_TEXT PASSAGE:_
********

Document fourth parties when possible

Whenever possible, make sure you understand critical suppliers of your suppliers. Outages or disruptions in your fourth parties could lead to significant outages in your third parties. You may not be able to collect control data around your fourth parties, as they typically do not have an obligation to answer questions or assessments from downstream clients, but by understanding who the fourth parties are and what services they provide you can understand if there will be any future issues if the fourth parties stop providing services.

Inherent risk of the engagement should primarily focus on the service or product

When performing an inherent risk assessment, you should think of the risk of the engagement abstracted from the vendor you are selecting. Instead of assessing the risk of using ABC corp for a CRM tool provider, think of the risks of using a third-party CRM tool. You then reach out to the vendor during due diligence to see what they do to protect your organization from their risks.

However, there are times where you must think about the specific vendor in the inherent risk. Specific vendors may provide specific risks, such as geographical location, political or market implications, and contractual obligations. These risks are usually harder to judge in a standardized assessment, but should be considered by the TPRM team.

Document compensating controls and unique contractual requirements

During the due diligence process, you may find the vendors lack sufficient controls or safeguards to adequately mitigate the inherent risk. One option is to select a different vendor. Another option to set up safeguards performed by the organization to compensate. These should be documented in a control library and be tested along with other key operational controls. For example, a control that specifies the organization doesn't enter PII into a system that has been determined to lack sufficient controls should be owned by the application owner and tested on a regular basis.

Specific contractual language can also be documented as controls for the business to perform. A requirement to provide monthly feedback or case studies could be something documented. A requirement to maintain specific standards can also be documented. This ensures a way to track compliance with the contract.

Frequently Asked Questions

What data should I have in place before I get started?

The following table list of data types to consider when implementing this solution.

********

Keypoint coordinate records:
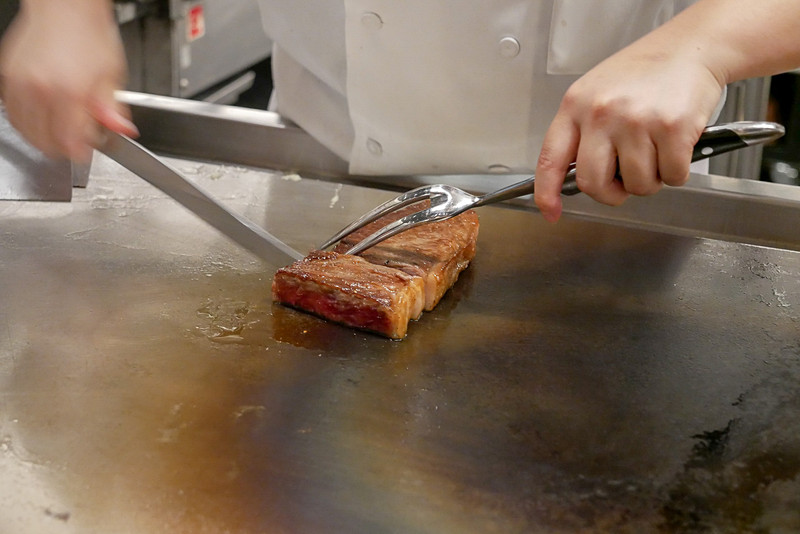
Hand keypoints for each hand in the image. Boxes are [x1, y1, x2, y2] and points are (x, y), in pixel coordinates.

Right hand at [0, 0, 137, 162]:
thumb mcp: (113, 76)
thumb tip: (120, 132)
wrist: (65, 8)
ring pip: (26, 132)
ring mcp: (19, 84)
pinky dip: (28, 123)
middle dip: (65, 148)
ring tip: (63, 129)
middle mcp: (39, 90)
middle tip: (80, 138)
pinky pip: (13, 114)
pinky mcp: (8, 78)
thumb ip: (114, 109)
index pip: (71, 143)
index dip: (83, 153)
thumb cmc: (91, 36)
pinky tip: (44, 118)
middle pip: (47, 143)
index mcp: (69, 92)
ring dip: (45, 138)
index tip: (90, 150)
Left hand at [534, 30, 724, 221]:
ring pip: (637, 185)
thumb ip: (582, 132)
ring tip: (655, 151)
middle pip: (593, 183)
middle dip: (611, 193)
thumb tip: (575, 178)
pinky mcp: (672, 128)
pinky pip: (672, 176)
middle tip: (624, 182)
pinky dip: (677, 171)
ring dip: (650, 179)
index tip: (551, 212)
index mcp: (575, 106)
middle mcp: (601, 114)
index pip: (551, 159)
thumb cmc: (644, 74)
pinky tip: (676, 146)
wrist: (691, 47)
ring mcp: (636, 121)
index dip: (547, 193)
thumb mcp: (597, 94)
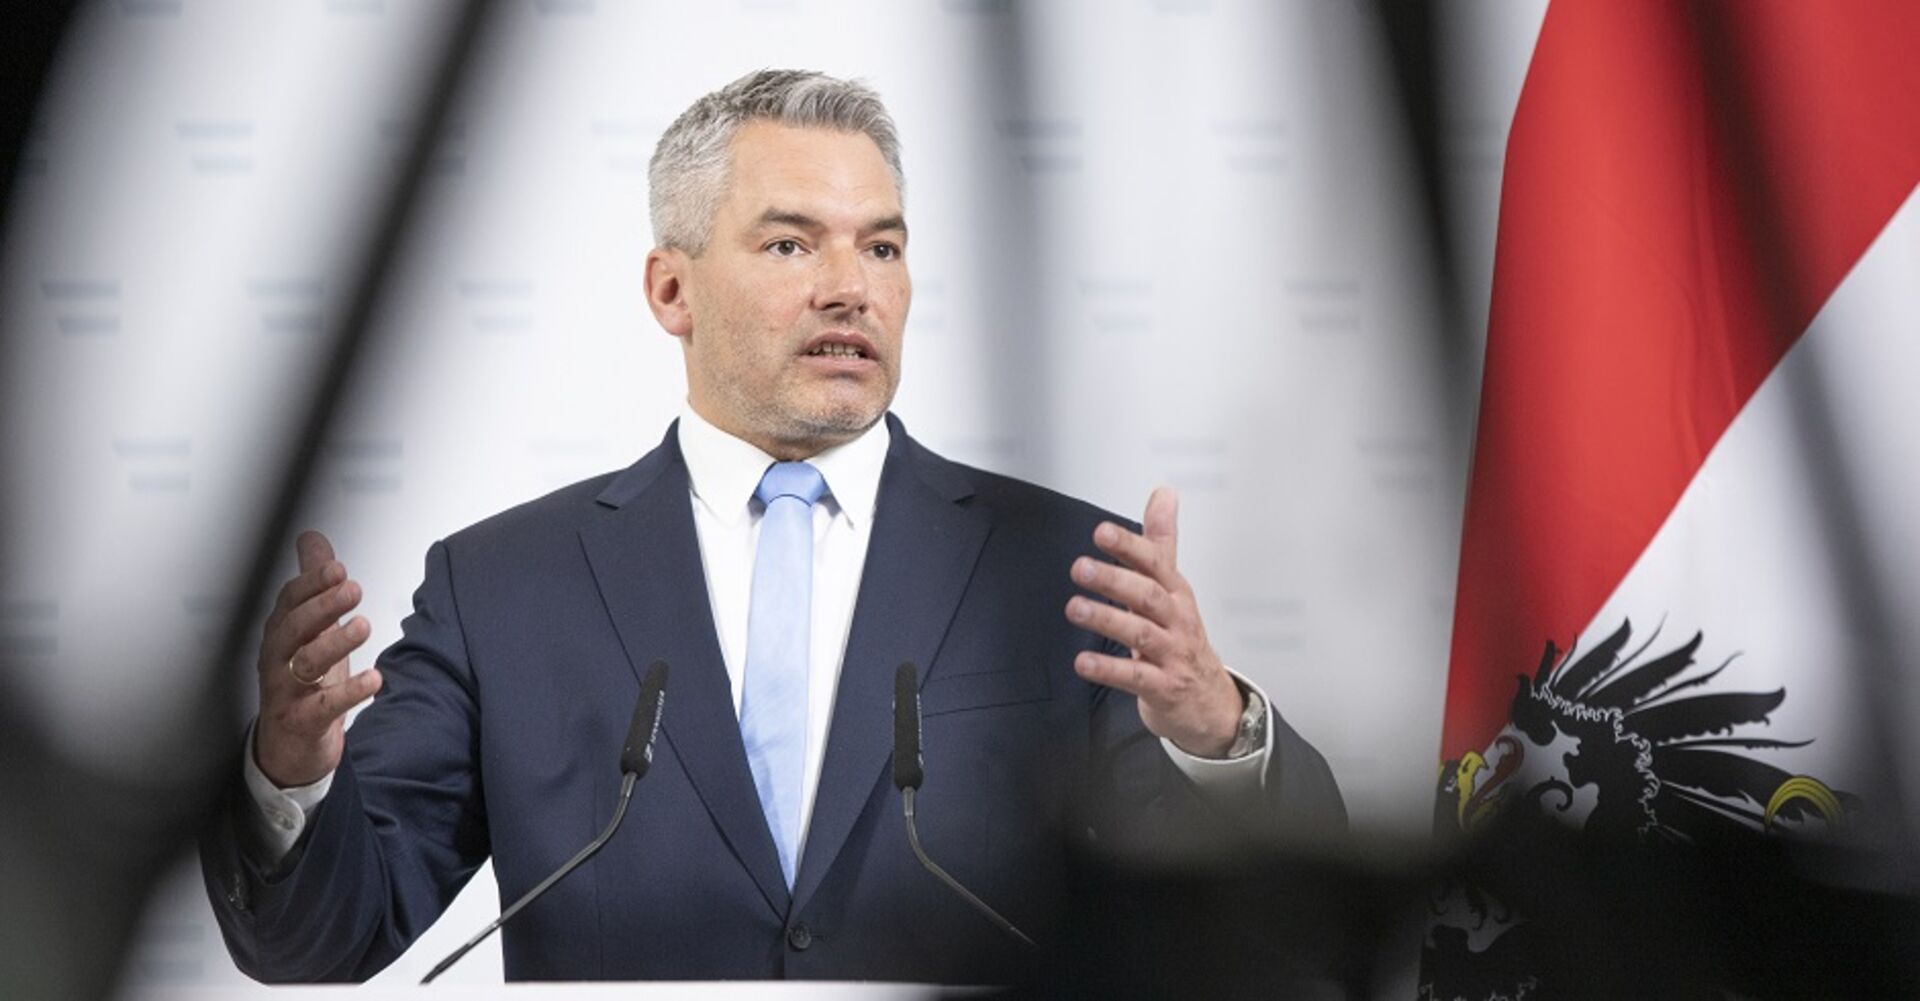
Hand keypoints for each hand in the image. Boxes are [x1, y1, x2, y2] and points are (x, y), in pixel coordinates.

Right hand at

********

_SET OF TASKS:_
A: Extract everything from "When performing an" down to "the TPRM team." in the passage on third-party risk.
B: According to the passage on third-party risk, where should compensating controls be documented?
Rely only on the passage on third-party risk, not on the records.

_REPLIES:_
A:
When performing an inherent risk assessment, you should think of the risk of the engagement abstracted from the vendor you are selecting. Instead of assessing the risk of using ABC corp for a CRM tool provider, think of the risks of using a third-party CRM tool. You then reach out to the vendor during due diligence to see what they do to protect your organization from their risks.

However, there are times where you must think about the specific vendor in the inherent risk. Specific vendors may provide specific risks, such as geographical location, political or market implications, and contractual obligations. These risks are usually harder to judge in a standardized assessment, but should be considered by the TPRM team.

B: They should be documented in a control library.